Human postmortem brains (n=64 total), stored at −80°C, were obtained from the Maryland Brain Collection (http://www.mprc.umaryland.edu/mbc.asp). The brains were slowly warmed to −20°C, and the FEF was removed via dissection with a Stryker bone saw from the location denoted by Rosano and colleagues.57
Specimens were obtained from 32 schizophrenia donors (15 had taken first-generation antipsychotic medications, 5 had taken second-generation antipsychotics, 2 had taken combined first-generation antipsychotics and second-generation antipsychotics, 5 had not taken antipsychotics for 6 months or more before death, and 5 were of unknown antipsychotics status at the time of death). Normal control specimens (n=32) were from individuals with no history of psychosis, mood disorders, drug dependence, psychiatric treatment, or hospitalization, as determined by medical examiner documentation and telephone screening of the next of kin. Specimens were selected as case-control pairs and were matched on sex, age, postmortem interval, pH, hemisphere, and freezer storage time (Table 1). Clinical information was obtained through family interviews, including the Structured Clinical Interview for DSM-IV Axis I Disorders (SCID-IV). Senior psychiatrists performed best-estimate diagnoses using the Diagnostic Evaluation After Death58 in conjunction with review of past medical and psychiatric records. Postmortem clinical diagnoses were established according to the method developed by Roberts and colleagues.59 All specimens were obtained with informed consent of the legal next of kin with approval from the office of the chief medical examiner of the state of Maryland.
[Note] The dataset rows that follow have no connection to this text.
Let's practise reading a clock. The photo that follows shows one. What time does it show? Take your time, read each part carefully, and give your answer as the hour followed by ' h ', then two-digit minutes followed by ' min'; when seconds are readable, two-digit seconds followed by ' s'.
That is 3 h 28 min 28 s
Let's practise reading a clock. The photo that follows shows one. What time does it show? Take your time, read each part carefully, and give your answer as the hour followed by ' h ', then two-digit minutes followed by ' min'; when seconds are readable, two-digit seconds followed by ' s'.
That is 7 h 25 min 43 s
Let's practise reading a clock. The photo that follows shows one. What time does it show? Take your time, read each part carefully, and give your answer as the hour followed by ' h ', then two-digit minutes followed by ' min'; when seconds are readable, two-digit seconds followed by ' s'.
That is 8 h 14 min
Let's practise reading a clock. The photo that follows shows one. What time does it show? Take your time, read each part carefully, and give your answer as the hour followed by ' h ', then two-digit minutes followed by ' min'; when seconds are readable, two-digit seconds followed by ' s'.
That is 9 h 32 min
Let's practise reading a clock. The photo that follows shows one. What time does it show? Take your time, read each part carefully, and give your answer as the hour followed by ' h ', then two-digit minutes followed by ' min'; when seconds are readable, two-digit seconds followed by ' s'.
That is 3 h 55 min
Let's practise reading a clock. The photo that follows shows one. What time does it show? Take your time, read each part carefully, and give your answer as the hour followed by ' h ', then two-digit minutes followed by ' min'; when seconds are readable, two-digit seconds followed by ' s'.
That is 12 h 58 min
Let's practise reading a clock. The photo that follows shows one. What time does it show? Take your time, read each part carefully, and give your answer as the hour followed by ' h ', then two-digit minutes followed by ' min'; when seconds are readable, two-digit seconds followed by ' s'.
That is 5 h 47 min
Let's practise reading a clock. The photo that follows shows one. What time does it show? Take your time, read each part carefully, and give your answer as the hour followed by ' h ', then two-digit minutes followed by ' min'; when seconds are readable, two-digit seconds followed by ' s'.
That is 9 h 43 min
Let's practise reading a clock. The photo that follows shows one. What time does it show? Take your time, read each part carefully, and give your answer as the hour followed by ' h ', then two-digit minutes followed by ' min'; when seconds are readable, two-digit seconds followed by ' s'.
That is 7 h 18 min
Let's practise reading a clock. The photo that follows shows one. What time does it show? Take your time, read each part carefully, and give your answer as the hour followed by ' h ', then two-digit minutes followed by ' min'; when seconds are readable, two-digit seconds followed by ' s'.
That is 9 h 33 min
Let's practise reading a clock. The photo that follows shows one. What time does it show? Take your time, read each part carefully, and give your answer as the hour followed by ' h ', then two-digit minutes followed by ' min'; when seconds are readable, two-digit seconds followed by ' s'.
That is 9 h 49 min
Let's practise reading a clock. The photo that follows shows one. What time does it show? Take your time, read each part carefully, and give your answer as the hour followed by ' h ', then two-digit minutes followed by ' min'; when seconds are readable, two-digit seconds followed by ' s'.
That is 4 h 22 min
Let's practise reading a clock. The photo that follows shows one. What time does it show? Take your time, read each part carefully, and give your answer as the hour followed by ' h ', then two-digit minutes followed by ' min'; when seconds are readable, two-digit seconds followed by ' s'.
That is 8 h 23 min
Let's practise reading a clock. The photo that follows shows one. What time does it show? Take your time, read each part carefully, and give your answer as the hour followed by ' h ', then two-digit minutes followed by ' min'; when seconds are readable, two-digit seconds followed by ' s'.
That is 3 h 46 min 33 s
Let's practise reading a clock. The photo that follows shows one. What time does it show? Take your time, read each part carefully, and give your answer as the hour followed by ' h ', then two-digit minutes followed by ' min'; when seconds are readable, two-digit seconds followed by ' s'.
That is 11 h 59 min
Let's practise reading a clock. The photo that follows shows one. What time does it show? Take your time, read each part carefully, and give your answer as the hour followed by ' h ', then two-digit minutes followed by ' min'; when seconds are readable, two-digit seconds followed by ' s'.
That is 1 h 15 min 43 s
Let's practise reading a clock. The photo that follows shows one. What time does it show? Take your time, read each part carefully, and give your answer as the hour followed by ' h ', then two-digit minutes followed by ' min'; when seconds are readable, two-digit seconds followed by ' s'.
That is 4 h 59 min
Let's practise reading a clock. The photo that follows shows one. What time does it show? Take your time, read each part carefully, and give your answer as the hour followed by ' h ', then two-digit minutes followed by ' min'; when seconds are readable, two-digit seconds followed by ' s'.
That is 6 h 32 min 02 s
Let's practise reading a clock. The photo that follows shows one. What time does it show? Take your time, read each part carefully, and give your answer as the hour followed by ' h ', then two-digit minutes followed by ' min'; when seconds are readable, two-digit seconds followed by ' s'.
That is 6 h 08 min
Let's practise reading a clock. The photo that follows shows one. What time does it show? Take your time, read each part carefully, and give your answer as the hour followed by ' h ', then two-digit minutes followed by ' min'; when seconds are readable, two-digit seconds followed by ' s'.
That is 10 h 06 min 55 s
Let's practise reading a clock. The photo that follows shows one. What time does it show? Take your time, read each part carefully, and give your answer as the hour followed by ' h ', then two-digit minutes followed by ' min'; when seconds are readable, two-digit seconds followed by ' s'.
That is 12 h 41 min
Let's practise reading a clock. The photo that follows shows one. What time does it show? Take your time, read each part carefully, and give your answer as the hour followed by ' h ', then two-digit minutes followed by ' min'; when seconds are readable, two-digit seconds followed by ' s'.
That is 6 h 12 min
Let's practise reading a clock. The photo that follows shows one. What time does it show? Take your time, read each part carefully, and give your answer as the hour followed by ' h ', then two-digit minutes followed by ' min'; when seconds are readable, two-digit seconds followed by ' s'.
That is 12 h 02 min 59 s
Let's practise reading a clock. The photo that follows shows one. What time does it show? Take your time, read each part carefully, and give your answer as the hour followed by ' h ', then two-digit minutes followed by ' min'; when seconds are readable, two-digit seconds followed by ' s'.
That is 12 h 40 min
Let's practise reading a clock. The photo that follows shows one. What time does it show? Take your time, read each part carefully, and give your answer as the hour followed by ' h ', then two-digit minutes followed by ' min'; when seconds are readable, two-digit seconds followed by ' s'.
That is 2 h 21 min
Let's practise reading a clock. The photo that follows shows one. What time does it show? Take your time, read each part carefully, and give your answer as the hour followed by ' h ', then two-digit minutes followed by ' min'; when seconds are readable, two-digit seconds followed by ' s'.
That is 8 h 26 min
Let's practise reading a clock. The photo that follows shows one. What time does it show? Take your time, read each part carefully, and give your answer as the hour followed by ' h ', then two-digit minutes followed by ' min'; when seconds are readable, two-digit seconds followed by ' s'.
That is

Schizophrenia individuals (n=248) were recruited from outpatient research programs at the Maryland Psychiatric Research Center and Baltimore area mental health centers (Table 2). Enrollment was based on consensus diagnosis of schizophrenia derived from all available information, including past medical and psychiatric histories and the SCID-IV (patient version).60 We attempted to match healthy controls (n=228) with the demographic characteristics of our outpatient population via 2 methods. Using public databases, we conducted random telephone screenings to recruit controls by matching them to the age (SD, 3 years), sex, ethnicity, and zip code of recruited patients. The zip code was determined by the residence at the time of the patient’s first psychotic episode. Alternately, if zip codes were unavailable, we used targeted local community media advertisements based on patients’ county of residence. The design was intended to re-create, in the controls, the environment in which patients resided during the premorbid period that led to the first psychotic break. Thus, comparison subjects were drawn from similar geographic areas as the patient group. Because many neurophysiologic measures may be affected by age, particularly in individuals 60 years or older,61 endophenotypic studies were restricted to individuals between ages 18 and 58 years. Healthy controls did not meet DSM-IV criteria for Axis I disorders (confirmed by SCID-IV, nonpatient version) and had no family history of psychosis based on the Family History Research Diagnostic Criteria interview that extended through 3 generations. Respondents were excluded if they had general medical or neurologic conditions that could affect measurement of oculomotor movements, reported substance dependence within 6 months before study enrollment or current substance abuse, or had mental retardation.
The study sample of 476 individuals included 256 self-identified European Americans and 220 who self-identified as African American/of mixed ethnicity. Completed endophenotypic measurements were available in subgroups as predictive pursuit subcomponent of SPEM (n=306) and oculomotor delayed response (ODR; also known as memory-guided saccade, a visuospatial working memory measure) (n=156).62 All participants gave written informed consent in accordance with the University of Maryland Institutional Review Board guidelines. In schizophrenia patients, the evaluation of the capacity to sign consent was performed to assess their understanding of the study before signing consent.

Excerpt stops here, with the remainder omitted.